TEXTAUSSCHNITT

Der große Luxus, den man sich dank eines Ferienhauses am schönsten Ort der Welt gönnen kann. Wenn man möchte kann man jeder Zeit ein paar Stunden/Tage/Wochen runterjuckeln und fischen gehen. Bald stehen erstmal 2 Wochen an :q

Der Wehrmutstropfen: "Zuhause" gehe ich so gut wie garnicht angeln, da es hier Raubfischtechnisch eher mau aussieht. Werde aber dieses jahr mal unsere Kanäle unsicher machen und schauen ob dieses Jahr der Knoten platzt#6 Die interessantesten Gewässer sind leider in Vereinshand...


----------



## Gelöschte Mitglieder 136077 (10. April 2014)

*AW: Wie weit habt ihrs zum Wasser?*

Entfernung zum Kanal = ca. 2km, Weser ca. 25km, Leine ca 25km


----------



## RuhrfischerPG (10. April 2014)

*AW: Wie weit habt ihrs zum Wasser?*

Zum Rhein-Herne Kanal je nach Spot 18-25 km ,zur Ruhr 10 km

Dafür brauche ich zur Arbeit nur 15 Minuten..zu Fuß


War an d.Ruhr mal Wohntechnisch bis auf 300 m ran.


----------



## Ickeforelle (10. April 2014)

KURZE AUFGABE 1
Passen diese Aussagen zum Textausschnitt über die Entfernung zum Wasser? Antworte jeweils mit Ja oder Nein und zitiere die entscheidenden Worte genau. (a) In einem Beitrag wird die Entfernung zum Kanal mit etwa 2 km angegeben. (b) RuhrfischerPG fährt 15 Minuten mit dem Auto zur Arbeit. (c) Im ersten Beitrag heißt es, dass die interessantesten Gewässer Vereinen gehören.
KURZE AUFGABE 2
Führe den Textausschnitt über die Entfernung zum Wasser nach der letzten Zeile fort.

LISTE DER ZEILEN
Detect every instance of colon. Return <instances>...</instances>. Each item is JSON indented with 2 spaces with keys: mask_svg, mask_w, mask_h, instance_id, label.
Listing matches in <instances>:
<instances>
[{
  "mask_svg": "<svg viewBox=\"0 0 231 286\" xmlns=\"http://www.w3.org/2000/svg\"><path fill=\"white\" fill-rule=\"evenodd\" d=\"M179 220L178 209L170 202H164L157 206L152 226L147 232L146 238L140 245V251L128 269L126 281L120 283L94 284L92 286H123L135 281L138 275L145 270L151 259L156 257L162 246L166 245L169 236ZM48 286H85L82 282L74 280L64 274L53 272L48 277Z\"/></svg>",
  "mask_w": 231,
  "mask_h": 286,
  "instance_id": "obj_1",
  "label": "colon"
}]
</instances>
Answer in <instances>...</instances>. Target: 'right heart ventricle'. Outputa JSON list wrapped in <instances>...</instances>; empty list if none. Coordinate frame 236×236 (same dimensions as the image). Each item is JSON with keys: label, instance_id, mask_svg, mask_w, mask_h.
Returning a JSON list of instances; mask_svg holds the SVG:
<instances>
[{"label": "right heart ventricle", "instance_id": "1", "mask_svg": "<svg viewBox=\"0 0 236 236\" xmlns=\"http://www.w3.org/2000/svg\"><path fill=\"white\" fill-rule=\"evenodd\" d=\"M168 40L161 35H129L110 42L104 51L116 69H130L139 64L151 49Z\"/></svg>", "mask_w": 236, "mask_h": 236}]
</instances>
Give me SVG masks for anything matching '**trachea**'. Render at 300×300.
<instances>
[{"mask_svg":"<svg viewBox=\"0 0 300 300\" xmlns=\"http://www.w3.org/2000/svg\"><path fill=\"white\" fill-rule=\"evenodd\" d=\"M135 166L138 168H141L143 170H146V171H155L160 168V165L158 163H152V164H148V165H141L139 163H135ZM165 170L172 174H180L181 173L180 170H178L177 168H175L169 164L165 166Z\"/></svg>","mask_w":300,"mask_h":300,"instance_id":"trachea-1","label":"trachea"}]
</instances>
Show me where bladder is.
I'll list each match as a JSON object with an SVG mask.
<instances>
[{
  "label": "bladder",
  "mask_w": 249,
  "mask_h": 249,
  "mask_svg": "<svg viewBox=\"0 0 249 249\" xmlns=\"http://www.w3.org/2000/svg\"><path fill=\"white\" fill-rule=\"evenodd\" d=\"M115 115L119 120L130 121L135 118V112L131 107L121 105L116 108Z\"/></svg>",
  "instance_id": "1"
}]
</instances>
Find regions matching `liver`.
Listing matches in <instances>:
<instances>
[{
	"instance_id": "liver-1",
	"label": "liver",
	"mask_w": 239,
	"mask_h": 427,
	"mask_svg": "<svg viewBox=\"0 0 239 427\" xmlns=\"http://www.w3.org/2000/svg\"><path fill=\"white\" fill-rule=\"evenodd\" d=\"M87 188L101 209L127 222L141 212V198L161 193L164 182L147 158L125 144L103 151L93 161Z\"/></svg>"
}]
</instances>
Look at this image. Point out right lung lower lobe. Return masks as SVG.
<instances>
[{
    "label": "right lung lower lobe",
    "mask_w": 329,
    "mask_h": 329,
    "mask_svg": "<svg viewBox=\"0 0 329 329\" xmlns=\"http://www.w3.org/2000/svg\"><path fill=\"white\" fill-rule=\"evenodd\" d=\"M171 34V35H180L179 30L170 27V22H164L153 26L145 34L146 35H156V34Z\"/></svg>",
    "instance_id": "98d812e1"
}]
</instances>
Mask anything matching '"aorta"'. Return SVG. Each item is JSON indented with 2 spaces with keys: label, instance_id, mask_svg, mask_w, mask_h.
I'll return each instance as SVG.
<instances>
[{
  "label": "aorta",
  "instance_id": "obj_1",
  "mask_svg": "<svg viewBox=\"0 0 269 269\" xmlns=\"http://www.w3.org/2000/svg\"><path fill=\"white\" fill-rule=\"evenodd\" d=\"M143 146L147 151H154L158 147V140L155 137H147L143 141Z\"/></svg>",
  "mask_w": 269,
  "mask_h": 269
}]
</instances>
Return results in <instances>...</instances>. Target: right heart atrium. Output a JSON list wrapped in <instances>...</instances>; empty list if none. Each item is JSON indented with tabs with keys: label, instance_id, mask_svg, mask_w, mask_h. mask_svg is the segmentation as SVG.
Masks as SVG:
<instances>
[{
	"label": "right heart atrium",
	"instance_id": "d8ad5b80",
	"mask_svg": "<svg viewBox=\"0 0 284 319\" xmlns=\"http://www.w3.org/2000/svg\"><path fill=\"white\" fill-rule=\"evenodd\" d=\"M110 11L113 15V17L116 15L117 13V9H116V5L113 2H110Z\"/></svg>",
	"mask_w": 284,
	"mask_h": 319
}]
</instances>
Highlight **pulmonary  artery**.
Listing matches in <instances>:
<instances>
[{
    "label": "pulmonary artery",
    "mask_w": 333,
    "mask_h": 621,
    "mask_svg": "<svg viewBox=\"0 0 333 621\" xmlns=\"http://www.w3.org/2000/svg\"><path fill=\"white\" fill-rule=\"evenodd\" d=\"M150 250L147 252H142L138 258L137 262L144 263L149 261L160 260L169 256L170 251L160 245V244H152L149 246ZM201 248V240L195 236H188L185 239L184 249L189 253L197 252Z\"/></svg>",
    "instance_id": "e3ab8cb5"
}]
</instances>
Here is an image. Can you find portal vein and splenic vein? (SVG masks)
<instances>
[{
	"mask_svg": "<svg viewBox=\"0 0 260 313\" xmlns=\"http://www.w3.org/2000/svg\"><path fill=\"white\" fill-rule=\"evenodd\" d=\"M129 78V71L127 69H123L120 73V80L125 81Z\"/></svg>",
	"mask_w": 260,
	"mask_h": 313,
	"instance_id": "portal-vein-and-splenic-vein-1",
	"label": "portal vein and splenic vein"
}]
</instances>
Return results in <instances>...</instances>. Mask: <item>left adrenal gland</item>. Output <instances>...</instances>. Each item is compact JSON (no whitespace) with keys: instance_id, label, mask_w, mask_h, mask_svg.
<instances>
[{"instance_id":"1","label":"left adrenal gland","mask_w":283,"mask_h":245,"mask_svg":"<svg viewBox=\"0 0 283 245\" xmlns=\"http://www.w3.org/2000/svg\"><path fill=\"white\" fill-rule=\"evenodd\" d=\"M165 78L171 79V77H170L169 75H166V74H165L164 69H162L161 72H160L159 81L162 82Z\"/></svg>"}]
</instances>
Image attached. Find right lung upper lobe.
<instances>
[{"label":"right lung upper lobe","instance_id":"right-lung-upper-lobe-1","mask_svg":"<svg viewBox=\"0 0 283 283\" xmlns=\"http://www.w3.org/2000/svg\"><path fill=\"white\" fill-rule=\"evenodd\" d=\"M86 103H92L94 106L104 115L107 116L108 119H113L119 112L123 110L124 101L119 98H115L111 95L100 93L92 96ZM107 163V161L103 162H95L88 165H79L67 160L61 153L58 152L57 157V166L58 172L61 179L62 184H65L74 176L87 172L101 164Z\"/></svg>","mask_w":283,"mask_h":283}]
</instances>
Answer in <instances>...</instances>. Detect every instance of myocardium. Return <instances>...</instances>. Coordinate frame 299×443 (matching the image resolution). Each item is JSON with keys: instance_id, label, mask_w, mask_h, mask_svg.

ANTWORT 1
(a) Ja: „Entfernung zum Kanal = ca. 2km“
(b) Nein: „Dafür brauche ich zur Arbeit nur 15 Minuten..zu Fuß“
(c) Ja: „Die interessantesten Gewässer sind leider in Vereinshand“

ANTWORT 2
*AW: Wie weit habt ihrs zum Wasser?*

Zum Fluss (Lachse) 50m 
Fjord kommt drauf an welchen 150m oder wenn weiter weg halt 450m ;-)
Seen ca von der Haustür aus zu Fuss 1000m querfeldein, aber auch 100höhenmeter.


----------



## Kivi01 (10. April 2014)

*AW: Wie weit habt ihrs zum Wasser?*

ca. 150m dann kanns los gehen.


----------



## Nickinho (10. April 2014)

*AW: Wie weit habt ihrs zum Wasser?*

An ein Gewässer,  wie die elbe wo es sich lohnt 30 km....das auch ein grund, warum ich maximal einmal in der woche zum fischen gehen kann.
der Rest bei mir um die ecke kann man knicken....:r


----------



## Pixelschubser (10. April 2014)

*AW: Wie weit habt ihrs zum Wasser?*

Drei Minuten zu Fuß... Grins


----------



## wobbler68 (10. April 2014)

*AW: Wie weit habt ihrs zum Wasser?*

Hallo


Bis vor einigen Jahren waren es ca. 40m. :q
Nach einem Umzug sind es 5-8 km.(10 min)

Wenn ich jedoch sehe wie weit einige fahren müssen|bigeyes,da wäre ich nicht mehr so oft am Wasser.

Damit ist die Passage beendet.